Die entscheidenden Worte der geplanten Grundgesetzänderung zum Sondervermögen sind der Zusatz „für die Bundeswehr“. Damit hat sich die Linie von Kanzler Scholz, Teilen seiner SPD und der Union durchgesetzt.

Die 100 Milliarden Euro sollen ausschließlich für die Ausrüstung der Armee eingesetzt werden. Die Entscheidung ist richtig. Alles andere wäre eine Farce gewesen.

Mit den 100 Milliarden Euro will Deutschland seine Bundeswehr nun auf das Niveau hieven, das andere Nato-Länder seit Jahren erfüllen: Das Zwei-Prozent-Ziel soll erreicht werden – das heißt, künftig sollen jährlich zwei Prozent des Bruttoinlandprodukts für die Verteidigung ausgegeben werden.
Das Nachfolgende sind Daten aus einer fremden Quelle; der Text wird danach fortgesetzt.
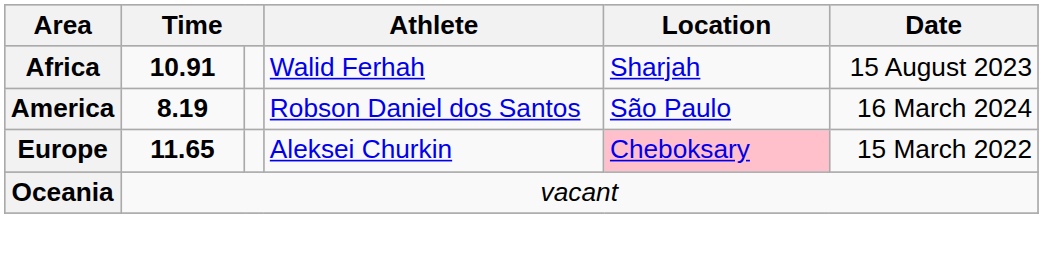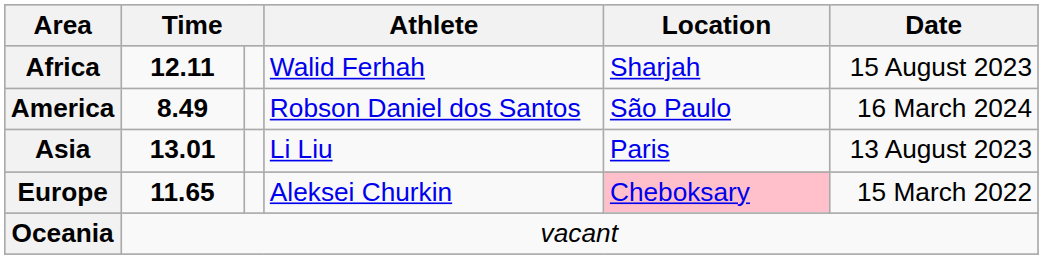Africa | column 2: 10.91 -> 12.11
America | column 2: 8.19 -> 8.49
+ row: Asia | 13.01 | Li Liu | Paris | 13 August 2023
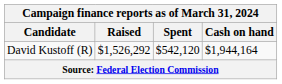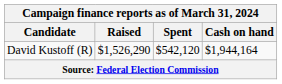David Kustoff (R) | Raised: $1,526,292 -> $1,526,290
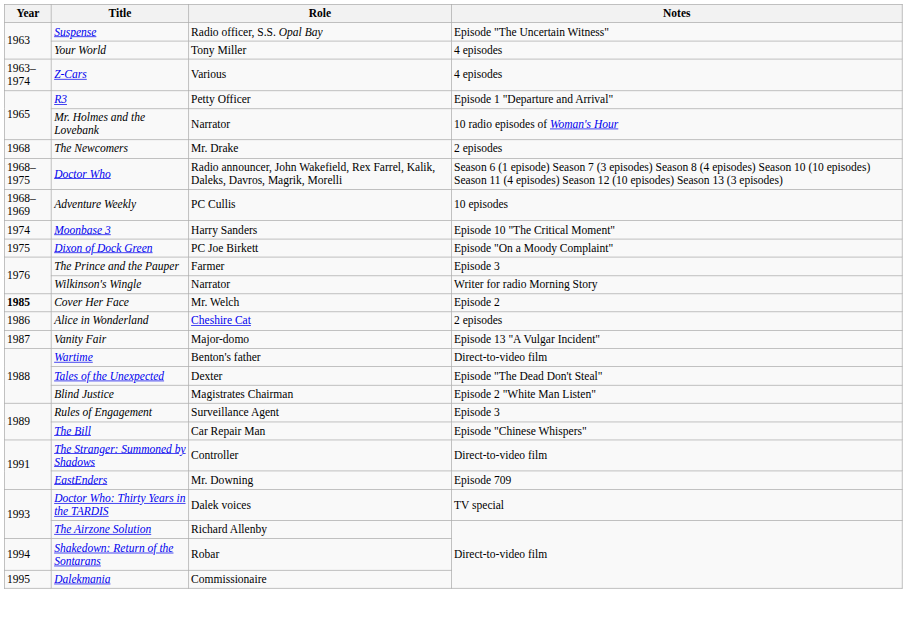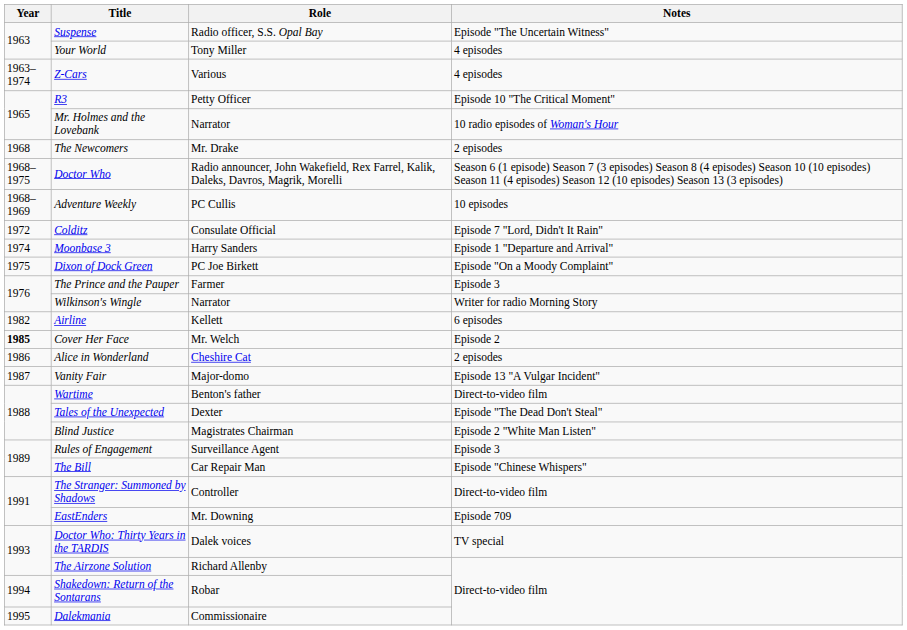R3 | Notes: Episode 1 "Departure and Arrival" -> Episode 10 "The Critical Moment"
+ row: 1972 | Colditz | Consulate Official | Episode 7 "Lord, Didn't It Rain"
Moonbase 3 | Notes: Episode 10 "The Critical Moment" -> Episode 1 "Departure and Arrival"
+ row: 1982 | Airline | Kellett | 6 episodes
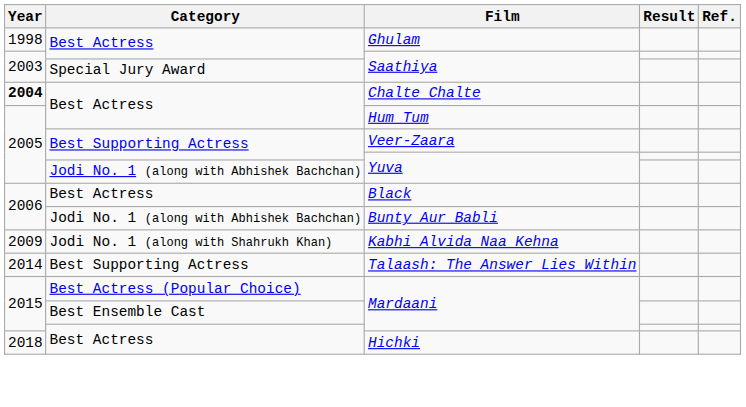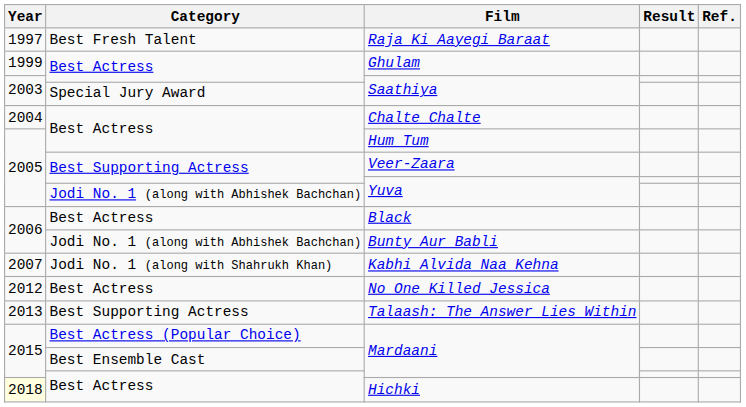+ row: 1997 | Best Fresh Talent | Raja Ki Aayegi Baraat
Ghulam | Year: 1998 -> 1999
Chalte Chalte | Year: bold -> normal
Kabhi Alvida Naa Kehna | Year: 2009 -> 2007
+ row: 2012 | Best Actress | No One Killed Jessica
Talaash: The Answer Lies Within | Year: 2014 -> 2013
Hichki | Year: no background -> lightyellow background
Es war schon in der Vergangenheit den Nato-Partnern schwer zu vermitteln, warum ausgerechnet das ökonomisch starke Deutschland seine Bundeswehr so schlecht ausstattet. Zumal Deutschland als Exportland über Jahrzehnte vom Frieden in Europa profitierte, den andere abgesichert haben.
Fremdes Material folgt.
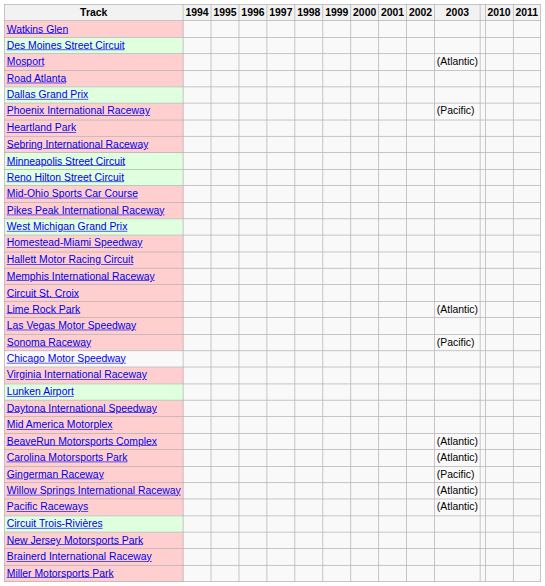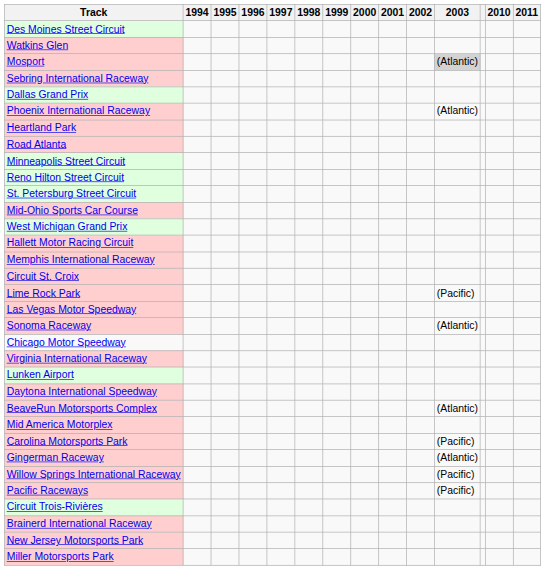rows swapped: Des Moines Street Circuit <-> Watkins Glen
Mosport | 2003: no background -> lightgrey background
rows swapped: Road Atlanta <-> Sebring International Raceway
Phoenix International Raceway | 2003: (Pacific) -> (Atlantic)
+ row: St. Petersburg Street Circuit
- row: Pikes Peak International Raceway
- row: Homestead-Miami Speedway
Lime Rock Park | 2003: (Atlantic) -> (Pacific)
Sonoma Raceway | 2003: (Pacific) -> (Atlantic)
rows swapped: Mid America Motorplex <-> BeaveRun Motorsports Complex
Carolina Motorsports Park | 2003: (Atlantic) -> (Pacific)
Gingerman Raceway | 2003: (Pacific) -> (Atlantic)
Willow Springs International Raceway | 2003: (Atlantic) -> (Pacific)
Pacific Raceways | 2003: (Atlantic) -> (Pacific)
rows swapped: Brainerd International Raceway <-> New Jersey Motorsports Park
Nun, da die Sicherheit in Europa unmittelbar durch Russland bedroht wird, ist ein angemessener deutscher Beitrag zur Verteidigung im Nato-Bündnis umso dringender. Zumal Deutschland von einem geringen Niveau aus startet. Zuletzt ist die Bundeswehr vor allem mit Gerät aufgefallen, das nicht funktioniert, und immer wieder gab es Klagen der Soldatinnen und Soldaten, dass es ihnen an notwendiger Ausrüstung von Funkgeräten bis Klamotten fehle. Ein satter Teil der 100 Milliarden Euro wird dafür genutzt werden müssen, die bestehenden Defizite auszugleichen. Da kann von Aufrüstung noch keine Rede sein. Nicht zu vergessen: Auch die Inflation wird einen Teil der Summe auffressen.

Das Geld allein wird die Bundeswehr nicht glücklich machen. Nun kommt es darauf an, das notwendige Gesetz für ein schnelleres Beschaffungswesen so auszugestalten, dass das Sondervermögen effizient Luftwaffe, Marine und Heer modernisiert.
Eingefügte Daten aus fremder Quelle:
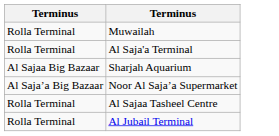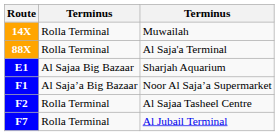+ column: Route | 14X | 88X | E1 | F1 | F2 | F7
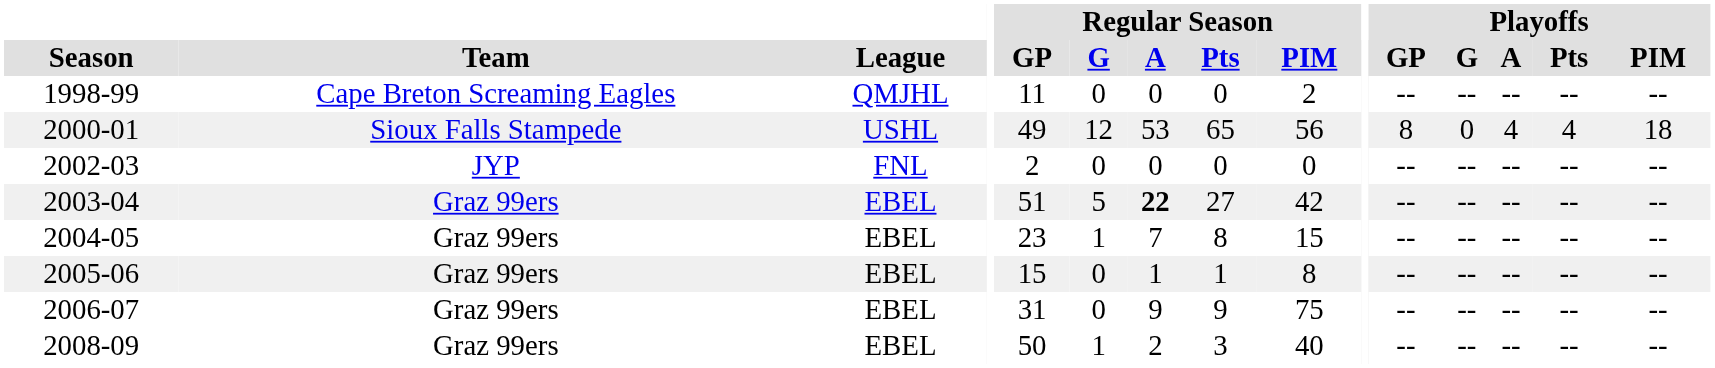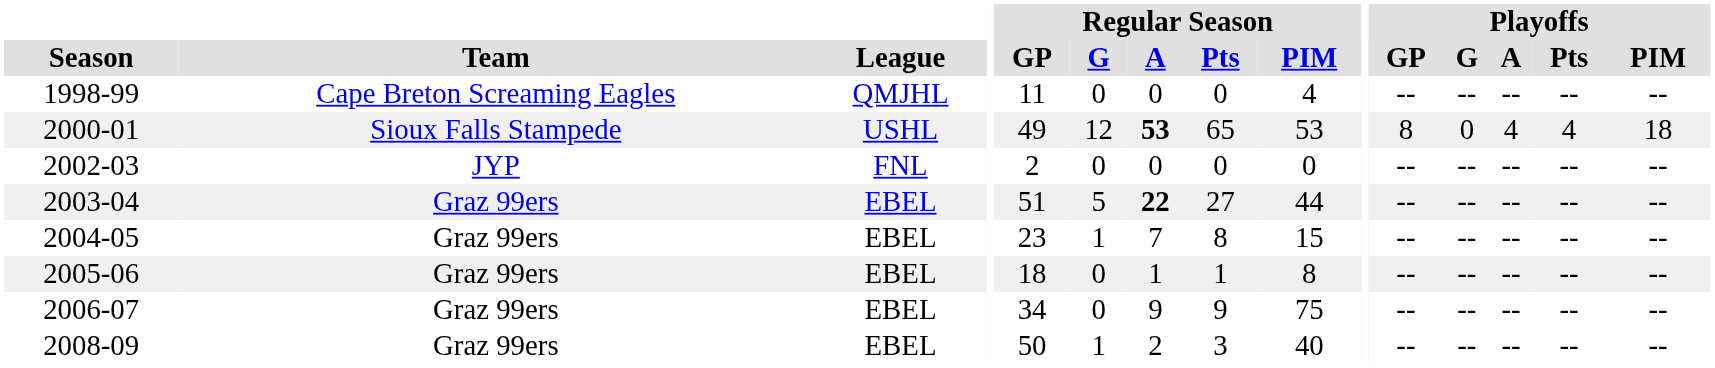1998-99 | Regular Season / PIM: 2 -> 4
2000-01 | Regular Season / A: normal -> bold
2000-01 | Regular Season / PIM: 56 -> 53
2003-04 | Regular Season / PIM: 42 -> 44
2005-06 | Regular Season / GP: 15 -> 18
2006-07 | Regular Season / GP: 31 -> 34
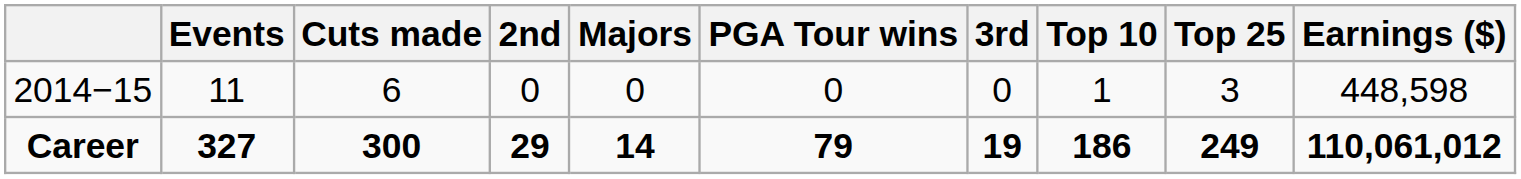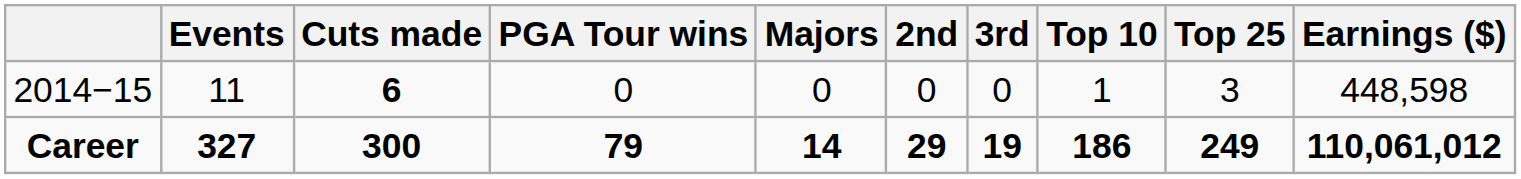columns swapped: PGA Tour wins <-> 2nd
2014−15 | Cuts made: normal -> bold
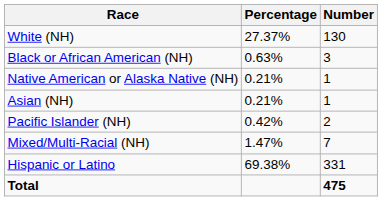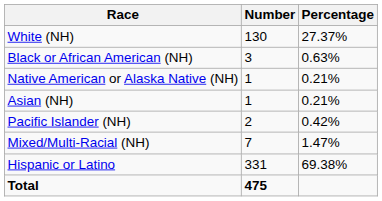columns swapped: Number <-> Percentage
Es geht auch um ein neues Profil: Die Bundeswehr muss sich umstellen von einer Armee, die zuletzt vor allem in friedenssichernden Auslandseinsätzen gefragt war, hin zu einer Truppe, die mehr denn je zur Landesverteidigung in der Lage ist und zur Verstärkung der Nato-Außengrenzen in Osteuropa einen erheblichen Beitrag leisten kann. Nur wenn dieser Schritt gelingt, wird das Sondervermögen tatsächlich ein Beitrag zur Zeitenwende in der Sicherheitspolitik sein.

In der Ampel-Koalition hat das Tauziehen um das Sondervermögen offengelegt, dass das Bündnis längst nicht so harmonisch funktioniert, wie man in den ersten Monaten durch Selbstbeschwörung hat glauben lassen. Die Grünen haben nun großen Erklärungsbedarf an ihrer Basis und in Teilen der Fraktion. Die Partei wollte das Sondervermögen auch für Cybersicherheit und die Stärkung der Bündnispartner einsetzen.

Auch bei den Sozialdemokraten wird es Unmut geben. Es war nicht zuletzt Fraktionschef Rolf Mützenich, der ins Spiel gebracht hatte, das Sondervermögen über Nothaushalte zu finanzieren, um nicht auf die Zustimmung der Union angewiesen zu sein. Das wiederum löste vor allem bei der FDP Verärgerung aus, weil es finanzpolitisch einem Taschenspielertrick gleichgekommen wäre.

Mit der Einigung auf die Formulierung der Grundgesetzänderung am späten Sonntagabend ist die Kuh noch nicht vom Eis. Die größeren Herausforderungen sind das nun notwendige Gesetz für die Ausstattung der Bundeswehr und die notwendigen Reformen im Apparat, um das Geld tatsächlich schnell und präzise ankommen zu lassen. Noch hat Verteidigungsministerin Christine Lambrecht nicht gezeigt, dass sie dieser Aufgabe gewachsen ist.